Teenager Maaka Hakiwai fatally stabbed in heart for Philadelphia 76ers cap
Family and friends of a 17-year-old stabbed to death over a trivial item performed a moving farewell for the boy as the killer was told to ‘rot in hell’.
*WARNING - GRAPHIC IMAGES*
A killer who stabbed a teenage boy in the heart over a Philadephia 76ers cap in a “grotesquely violent” attack has been told to “rot in hell”.
Maaka Hakiwai and his older brother Nathanial were waiting for a bus when they were set upon near their home at Kings Park in Melbourne’s northwest in September 2019.
After a trial, Maaka’s killer Joshua Horton was found guilty of manslaughter and not murder.
Horton, now 20, also stabbed Nathanial repeatedly in the leg, inflicting life threatening injuries he survived.

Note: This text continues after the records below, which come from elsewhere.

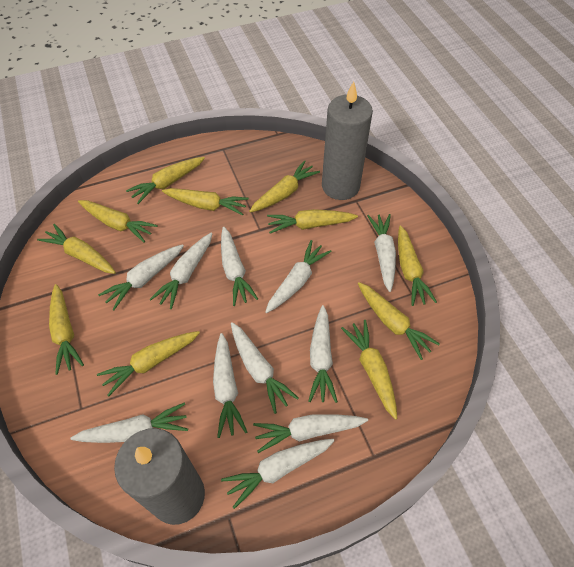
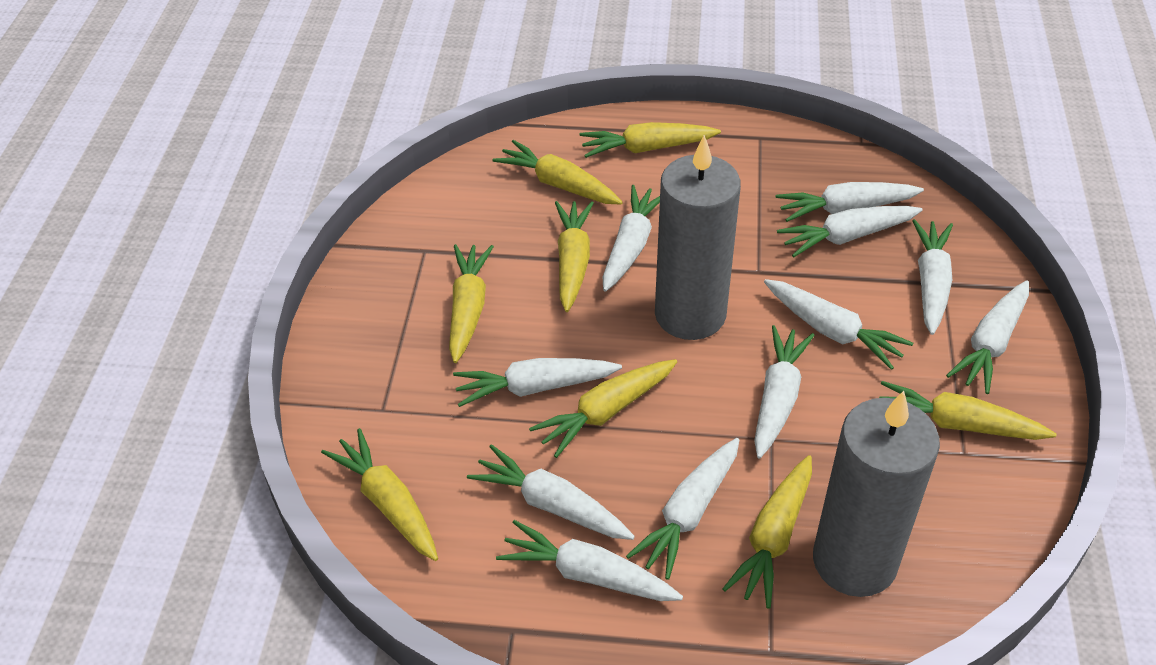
yellow carrot: 11 -> 8

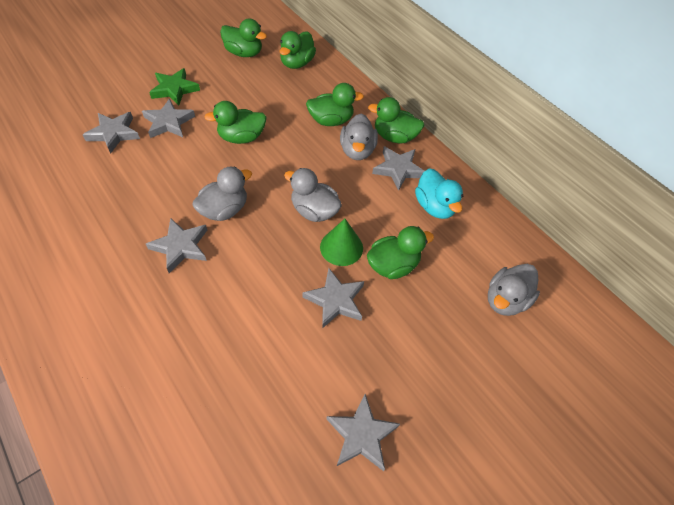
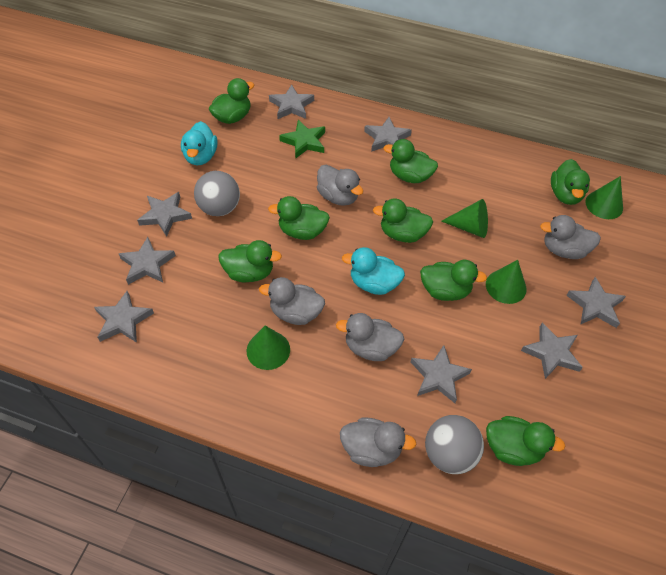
green cone: 1 -> 4
green duck: 6 -> 8
grey ball: 0 -> 2
grey duck: 4 -> 5
grey star: 6 -> 8
turquoise duck: 1 -> 2

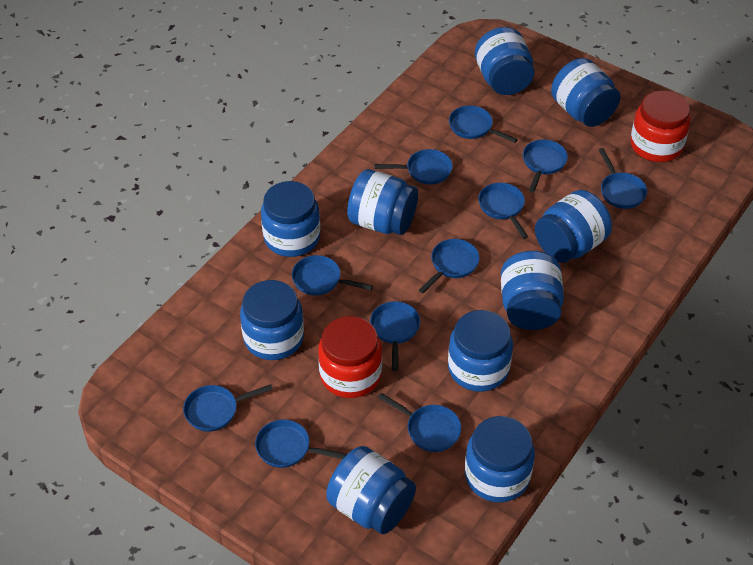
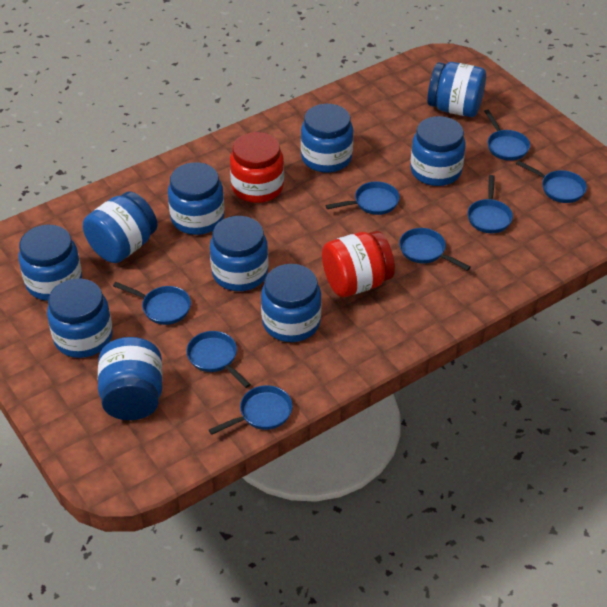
blue pan: 11 -> 8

“It was a brutal, grotesquely violent attack on two young boys – and they call that manslaughter,” the boys’ grandfather Alan Priester told a pre-sentence hearing in the Supreme Court of Victoria on Monday.
He told the court his family would never accept the verdict.
“In our eyes it was a murder,” Mr Priester said.
Emotional footage of the 17-year-old’s funeral service was played in court, with relatives and friends performing a haka as his casket was carried out.
Maaka’s paternal grandmother Yvonne Stirling delivered a heart-rending statement about the impact of the crime.
She addressed Horton’s family and refused to say the killer’s name.
“I want your boy, whose name I do not care to mention, to know his 16-second frenzied attack took Maaka’s life and scarred Nathanial’s life forever,” she said.
She said justice would be served because “vengeance is mine sayeth the Lord”.
“I love you Maaka, you will remain forever in my heart until we meet again,” she said.
The grandmother sang in Maori after she finished reading her statement.
The brothers were heading to the gym when two young men, Chol Kur, 19, and a 17-year-old, who cannot be named for legal reasons, jumped out of a car.
They demanded Nathanial’s baseball cap and attacked him when he refused.
As the brothers tried to fend off their attackers, Horton got out of the car with a knife he hid in a bumbag.
Maaka was in a headlock when Horton, then 19, stabbed him in the chest, later turning the blade on Nathanial.
During the hearing, the boy’s maternal grandparents told the court about their grief of losing one grandson and the impact on his older brother.
“We are condemned to be haunted by this gruesome killing until our dying days,” Mr Priester said.
They asked for the videolinks of the accused to be taken down so they didn’t have to see them during their statements.
The boys’ great aunt Verna Goulton told the court it was a “cowardly” act the boys never saw coming.
“You can rot in hell,” she told Horton.
Horton was also found guilty of intentionally causing serious injury.
Kur and the other teenager pleaded guilty to robbery and are also facing the pre-sentence hearing, which is expected to continue in front of Justice Andrew Tinney on Tuesday.